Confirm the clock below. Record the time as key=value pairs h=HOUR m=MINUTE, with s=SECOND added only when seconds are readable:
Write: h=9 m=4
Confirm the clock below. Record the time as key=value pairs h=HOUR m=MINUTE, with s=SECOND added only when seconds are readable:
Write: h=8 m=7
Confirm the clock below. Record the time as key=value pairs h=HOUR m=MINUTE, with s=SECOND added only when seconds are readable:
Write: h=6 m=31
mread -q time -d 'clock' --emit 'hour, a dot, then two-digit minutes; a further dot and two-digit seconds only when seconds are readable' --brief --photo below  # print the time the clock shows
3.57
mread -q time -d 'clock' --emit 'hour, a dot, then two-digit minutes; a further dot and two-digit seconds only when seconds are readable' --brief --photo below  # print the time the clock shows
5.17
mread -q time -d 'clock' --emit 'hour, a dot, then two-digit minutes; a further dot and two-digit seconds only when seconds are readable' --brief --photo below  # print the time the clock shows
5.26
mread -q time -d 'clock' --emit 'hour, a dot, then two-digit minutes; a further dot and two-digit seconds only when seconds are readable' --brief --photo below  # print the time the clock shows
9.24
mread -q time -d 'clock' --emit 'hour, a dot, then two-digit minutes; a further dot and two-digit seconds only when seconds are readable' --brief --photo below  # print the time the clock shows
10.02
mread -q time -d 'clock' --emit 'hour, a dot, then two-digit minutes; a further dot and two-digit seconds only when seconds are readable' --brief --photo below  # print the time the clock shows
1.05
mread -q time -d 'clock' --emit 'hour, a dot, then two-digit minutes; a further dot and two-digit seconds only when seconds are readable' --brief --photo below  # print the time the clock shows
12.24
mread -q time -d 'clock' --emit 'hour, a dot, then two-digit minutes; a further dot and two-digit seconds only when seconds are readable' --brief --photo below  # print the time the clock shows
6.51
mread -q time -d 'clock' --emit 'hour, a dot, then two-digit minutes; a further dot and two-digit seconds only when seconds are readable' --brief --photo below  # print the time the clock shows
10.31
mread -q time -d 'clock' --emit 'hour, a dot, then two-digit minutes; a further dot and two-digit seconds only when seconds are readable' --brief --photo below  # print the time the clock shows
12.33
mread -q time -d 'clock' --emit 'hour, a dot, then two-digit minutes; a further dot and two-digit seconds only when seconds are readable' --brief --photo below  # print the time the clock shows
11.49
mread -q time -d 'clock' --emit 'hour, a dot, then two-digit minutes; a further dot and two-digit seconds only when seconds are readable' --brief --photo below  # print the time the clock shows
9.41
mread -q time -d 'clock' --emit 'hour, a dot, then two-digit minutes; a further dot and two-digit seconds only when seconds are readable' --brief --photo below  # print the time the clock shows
◇ ◇ ◇ ◇ ◇
Put every line of the rows above into a JSON list of strings, one string per line, skipping any blank lines.

[
  "Confirm the clock below. Record the time as key=value pairs h=HOUR m=MINUTE, with s=SECOND added only when seconds are readable:",
  "Write: h=9 m=4",
  "Confirm the clock below. Record the time as key=value pairs h=HOUR m=MINUTE, with s=SECOND added only when seconds are readable:",
  "Write: h=8 m=7",
  "Confirm the clock below. Record the time as key=value pairs h=HOUR m=MINUTE, with s=SECOND added only when seconds are readable:",
  "Write: h=6 m=31",
  "mread -q time -d 'clock' --emit 'hour, a dot, then two-digit minutes; a further dot and two-digit seconds only when seconds are readable' --brief --photo below  # print the time the clock shows",
  "3.57",
  "mread -q time -d 'clock' --emit 'hour, a dot, then two-digit minutes; a further dot and two-digit seconds only when seconds are readable' --brief --photo below  # print the time the clock shows",
  "5.17",
  "mread -q time -d 'clock' --emit 'hour, a dot, then two-digit minutes; a further dot and two-digit seconds only when seconds are readable' --brief --photo below  # print the time the clock shows",
  "5.26",
  "mread -q time -d 'clock' --emit 'hour, a dot, then two-digit minutes; a further dot and two-digit seconds only when seconds are readable' --brief --photo below  # print the time the clock shows",
  "9.24",
  "mread -q time -d 'clock' --emit 'hour, a dot, then two-digit minutes; a further dot and two-digit seconds only when seconds are readable' --brief --photo below  # print the time the clock shows",
  "10.02",
  "mread -q time -d 'clock' --emit 'hour, a dot, then two-digit minutes; a further dot and two-digit seconds only when seconds are readable' --brief --photo below  # print the time the clock shows",
  "1.05",
  "mread -q time -d 'clock' --emit 'hour, a dot, then two-digit minutes; a further dot and two-digit seconds only when seconds are readable' --brief --photo below  # print the time the clock shows",
  "12.24",
  "mread -q time -d 'clock' --emit 'hour, a dot, then two-digit minutes; a further dot and two-digit seconds only when seconds are readable' --brief --photo below  # print the time the clock shows",
  "6.51",
  "mread -q time -d 'clock' --emit 'hour, a dot, then two-digit minutes; a further dot and two-digit seconds only when seconds are readable' --brief --photo below  # print the time the clock shows",
  "10.31",
  "mread -q time -d 'clock' --emit 'hour, a dot, then two-digit minutes; a further dot and two-digit seconds only when seconds are readable' --brief --photo below  # print the time the clock shows",
  "12.33",
  "mread -q time -d 'clock' --emit 'hour, a dot, then two-digit minutes; a further dot and two-digit seconds only when seconds are readable' --brief --photo below  # print the time the clock shows",
  "11.49",
  "mread -q time -d 'clock' --emit 'hour, a dot, then two-digit minutes; a further dot and two-digit seconds only when seconds are readable' --brief --photo below  # print the time the clock shows",
  "9.41",
  "mread -q time -d 'clock' --emit 'hour, a dot, then two-digit minutes; a further dot and two-digit seconds only when seconds are readable' --brief --photo below  # print the time the clock shows"
]